Unicode has things called "properties" which are basically attributes on
the characters. For example "A" has a "general category" property with
the value "Lu" which means "Letter, uppercase". Conversely, it also has
the binary property "L" with the value "true".
One way to look at this is that the Unicode properties are an extension
of character classes of the 8-bit world, or the isXXX() of C.

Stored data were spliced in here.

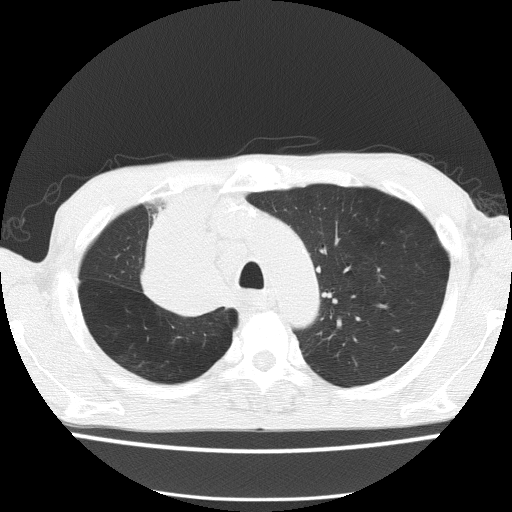
Low-dose screening chest CT, axial slice, baseline screening round, lung window (W 1500 / L -600 HU), 2 mm slice thickness, lung (sharp) reconstruction kernel (FC51), 512 × 512 image matrix, field of view 336 × 336 mm. Male participant, aged 59 years at enrolment. Former smoker at enrolment.
• Lesion marked by an expert reader, bounding box (x1, y1, x2, y2) in pixels: (132, 234, 239, 326).
• The screening reader recorded 5 non-calcified nodules or masses ≥4 mm on this exam (left upper lobe, left upper lobe, left upper lobe, right middle lobe, right lower lobe); which of them this box marks is not recorded.
• Official screen result: positive, change unspecified: nodule(s) >= 4 mm or enlarging nodule(s), mass(es), or other non-specific abnormalities suspicious for lung cancer.
• Participant outcome: lung cancer diagnosed 72 days after this screen — squamous cell carcinoma, NOS, right upper lobe, moderately differentiated (G2), stage IV (AJCC 6th edition).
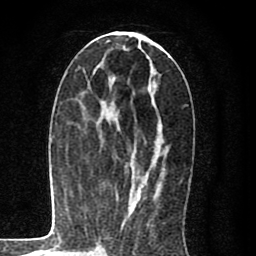
Breast MRI (dynamic contrast-enhanced), one axial slice. Slice 38 of 80 in the series (ordered by position). Cropped to one breast. Dynamic contrast-enhanced series, time point 2 of 8 at this slice position (early post-contrast). 1.5 T. TE 2.7 ms, TR 6.6 ms. 256 × 256 image matrix, field of view 150 × 150 mm. Female patient.
Annotated regions visible in this slice (semi-automatic segmentation, software-assisted and operator-edited):
- enhancing-tissue mask used for the functional tumour volume (all voxels passing the contrast-enhancement thresholds inside the analysis volume; usually the tumour): bounding box (x1, y1, x2, y2) in pixels: (94, 36, 147, 212)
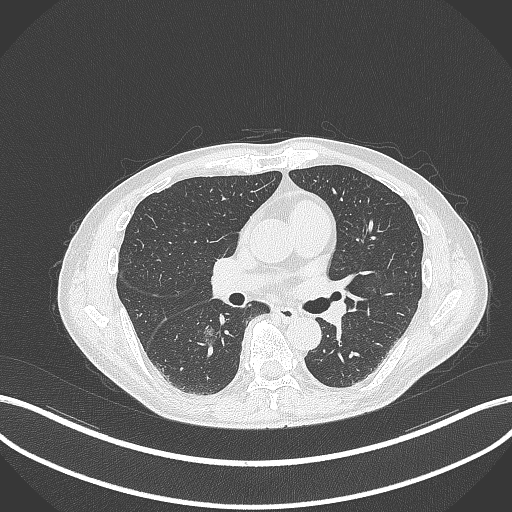
Chest CT, one axial slice. Position 173 of 323 along the scan axis. Reconstruction kernel B70f. 120 kVp. Lung window (W 1500 / L -600 HU). 512 × 512 image matrix. Male patient, age 61 years. Case-level facts recorded for this patient, not image findings: clinical TNM (as recorded): T1c N0 M0.
Annotated regions visible in this slice (bounding box drawn by a radiologist):
- lung tumour (recorded histology: adenocarcinoma): bounding box [x1, y1, x2, y2] px = [201, 325, 223, 346]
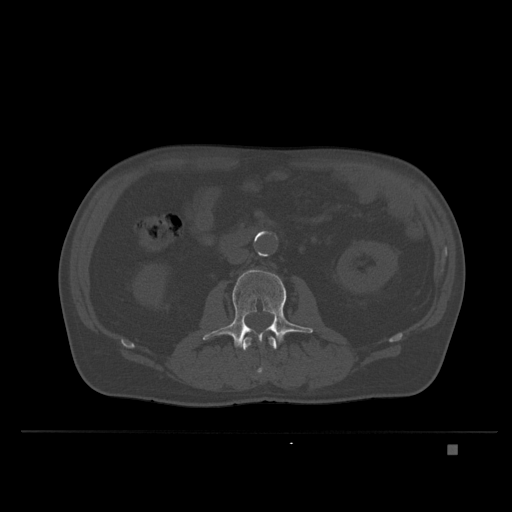
CT including the spine, one axial slice. Slice 101 of 435 in the series (ordered by position). Bone window (W 1800 / L 400 HU). 1.5 mm slice thickness. 512 × 512 image matrix, field of view 434 × 434 mm. Patient: male, 73 years. From the clinical record (not read from this slice): primary cancer: skin.
Outlined on this slice (semi-automatic segmentation, software-assisted and operator-edited):
- L2 vertebra: box from (x=243, y=336) to (x=277, y=378) px
- L3 vertebra: (x=203, y=269)–(x=313, y=349)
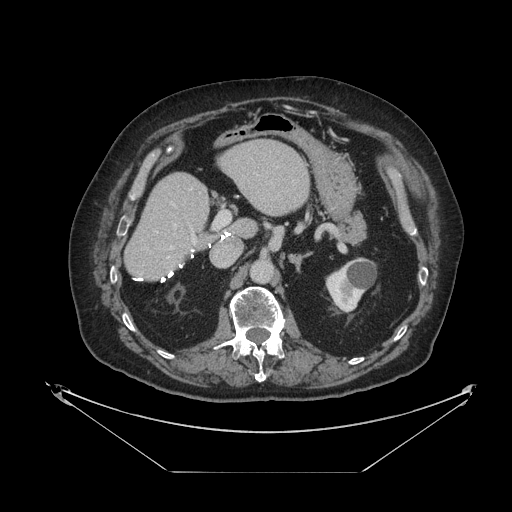
Contrast-enhanced abdominal CT, one axial slice; position 53 of 121 along the scan axis; reconstruction kernel STANDARD; intravenous contrast given; soft-tissue window (W 400 / L 40 HU); 2.5 mm slice thickness; 512 × 512 image matrix, field of view 500 × 500 mm. Case-level facts recorded for this patient, not image findings: patient: female, age 73 years at operation; diagnosis: colorectal cancer liver metastases, imaged before liver resection.
Annotated regions visible in this slice (outlined manually by an expert reader):
- hepatic veins: bounding box [x1, y1, x2, y2] px = [168, 225, 176, 258]
- liver: [126, 141, 309, 280]
- planned liver remnant (the part of the liver to remain after resection): [126, 141, 309, 280]
- portal vein (with intrahepatic branches): [168, 204, 231, 249]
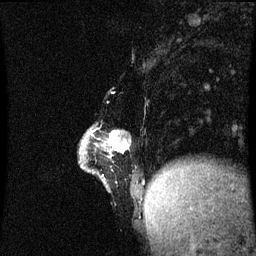
Breast MRI (dynamic contrast-enhanced), one sagittal slice. Position 17 of 60 along the scan axis. Dynamic contrast-enhanced series, image 2 of 3 at this slice position (ordered by acquisition). 1.5 T. TE 4.2 ms, TR 8.9 ms. 2 mm slice thickness. 256 × 256 image matrix, field of view 200 × 200 mm. Female patient, age 47 years. From the clinical record (not read from this slice): setting: breast cancer imaged before/during neoadjuvant chemotherapy; receptor status: HR-positive, HER2-negative.
Outlined on this slice (semi-automatically segmented with operator editing):
- analysis volume of interest (the breast-tissue region the enhancement analysis was run in; not a lesion): bounding box [x1, y1, x2, y2] px = [82, 128, 148, 199]
- tumour enhancement mask (voxels above the 70 % enhancement threshold inside the analysis volume of interest): [112, 134, 129, 149]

In regular expressions properties are written with \p (negated with \P):
for example \p{Ll} for lowercase.
Many of these properties have aliases: it is faster to write "Sc" than
"Currency_Symbol".
The task I have in mind is that we are missing quite a few of these
aliases since back in the day the property alias definitions weren't
in a machine-readable format. But since we wanted to have some of them,
some of them were hardwired to the lib/unicore/mktables script.
The script is run as explained in the lib/unicore/README.perl to
generate the various lib/unicore/{*.pl,*/*.pl} files that are loaded
on-demand in runtime to do the various \p bits.
Currently the script has the property aliases hardwired, look for
"assumedly". But now we do have machine-readable tables for the
aliases: PropertyAliases.txt and PropValueAliases.txt (the original
Unicode consortium name of the latter was PropertyValueAliases.txt,
but we are 8.3-nice).
The exact rules of how to use these alias names and values is in the
latest edition of the Unicode TR#18:
http://www.unicode.org/reports/tr18/#Categories
Your task, should you choose to accept it, is to tweak the mktables
script so that the *.pl files are built correctly from the aliases *.txt
files. Note that there will be more *.pl files than there are now, for
example we don't do \p{LC} now, but I assume that once the script is
fixed there will be a lib/unicore/lib/LC.pl.
There is a second part but that would be I think rather more involved
since it would mean implementing the \p{A=B} (or \p{A:B}) syntax as
proposed in the UTR#18. In other words the regex runtime would need
changes. I am not stopping anyone from entering the Unicode dragon's
lair, I'm just saying that asbestos longjohns while itchy may be a good
idea.
Therefore I think only the general category (gc) and the script (sc)
property aliases could be trivially done by simply fixing the mktables
to generate the right *.pl files based on the aliases *.txt files.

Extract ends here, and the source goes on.